あらゆるヒト・モノ・プロセスを接続: IoT、アナリティクス、AI
高度なアナリティクス ── 人工知能(AI)を含みます ── は、IoTがもたらす価値を有効活用するための手段です。データ管理、クラウド、ハイパフォーマンスコンピューティングなどの技法は、IoTセンサーから流れ込む大量のIoTデータを管理および分析するために役立ちます。ストリーミングアナリティクスとAIから導き出される洞察は、効率性/利便性/安全性の向上を目指したデジタルトランスフォーメーションの取り組みを下支えします。IoTという領域におけるコネクテッドデバイス、アナリティクス、AIの組み合わせは、どのようにして、この世界をもっと住みよい場所に変えることができるのでしょうか?
IoTの仕組み
「IoTを通じて接続され、データの送受信を行い、多くの場合はデータに基づいてアクションも実行できる」という特長の結果として、この世界の安全性、利便性、生産性、インテリジェンス性を高めるために利用できる多様なスマートIoT機器が登場しています。
IoT機能は既に、企業によるデジタルトランスフォーメーションの慣習において非常に重要な役割を果たしています。IoTデータと高度なアナリティクスやAIを組み合わせると、それは「モノの人工知能(Artificial Intelligence of Things: AIoT)」につながり、可能性は無限大になると思われます。IoTを定義する基本用語を学び、現実世界でIoTがどのように機能するかを理解しましょう。
IoT市場の成熟度
2012年以降、センサー分野における大きな変化が、IoT市場の迅速な成熟を牽引してきており、それが多くの企業におけるデジタルトランスフォーメーションの原動力となってきました。
- センサーの小型化技術の進歩により、顕微鏡レベルの大きさのセンサーが生まれ、MEMS(Microelectromechanical systems:微小電子機械システム)のようなテクノロジーへとつながりました。これにより、センサーは衣服のような独特な箇所にも埋め込めるほど小さくなりました。
- 通信性能の向上ワイヤレス方式によるインターネット接続と通信テクノロジーが進化したことで、ほぼ全てのタイプの電子機器がワイヤレスのデータ接続性を提供できるようになっています。Xこれにより、IoTに接続されたデバイスや機械に埋め込まれているIoTセンサーは、ネットワーク上で素早くIoTデータを送受信できるようになりました。
IoTの仕組みと主要テクノロジー
データ管理とストリーミングアナリティクス。IoTでは、センサーからの膨大なデータストリーミングを処理するために、データ管理の要件が高度化します。イベントストリーム処理テクノロジー(しばしばストリーミングアナリティクスとも呼ばれます)は、実時間のデータ管理とアナリティクスを適用することで、IoTデータの価値を高めます。これに関連した重要な機能には、フィルタリング、正規化、標準化、変換、集計、相関分析、時間分析などが含まれます。

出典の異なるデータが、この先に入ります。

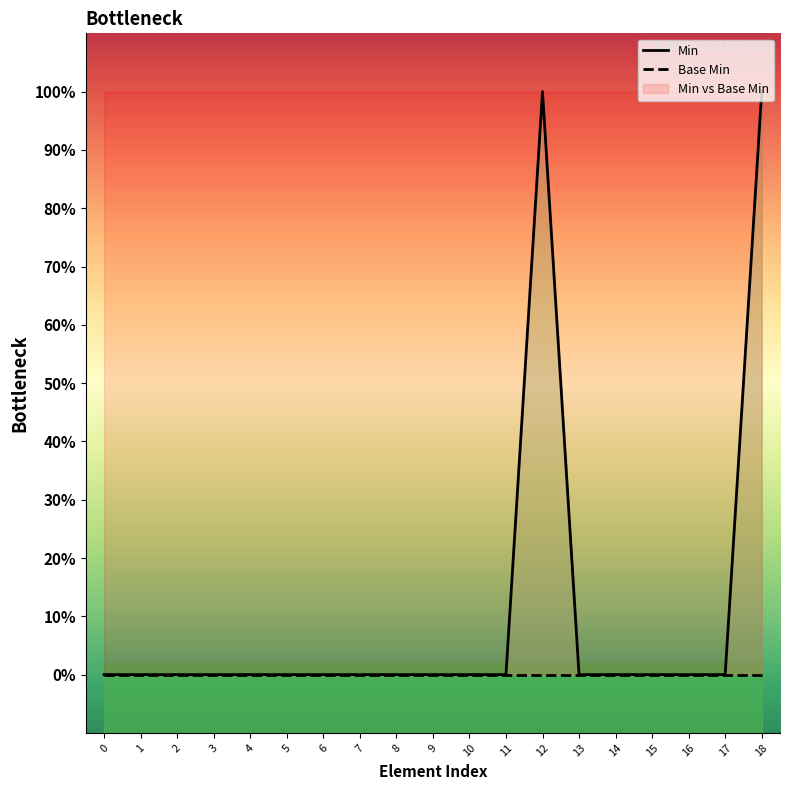

The value of Min at 11 is 0. True or false?

False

ビッグデータアナリティクス。IoTはビッグデータの主要な生成源の一つであり、企業は日々、大量・高速・多様な構造化/非構造化データを収集しています。IoT由来のビッグデータから価値を導き出すためには、ビッグデータアナリティクスが必要です。これに関連する技法には、予測的アナリティクス、テキストマイニング、クラウドコンピューティング、データレイク、 データマイニング、Hadoopなどが含まれます。ほとんどの組織は、IoTから最大限の価値を引き出すために、これらの技法を組み合わせて活用しています。
人工知能 人工知能(AI)は、スマートなコネクテッドデバイスからの全てのデータを活用して学習と集合知(collective intelligence)を促進することで、IoTデータの価値を何倍にも増幅することができます。AIが利用する中核的な技法としては、機械学習、ディープラーニング、自然言語処理、コンピュータビジョンなどが挙げられます。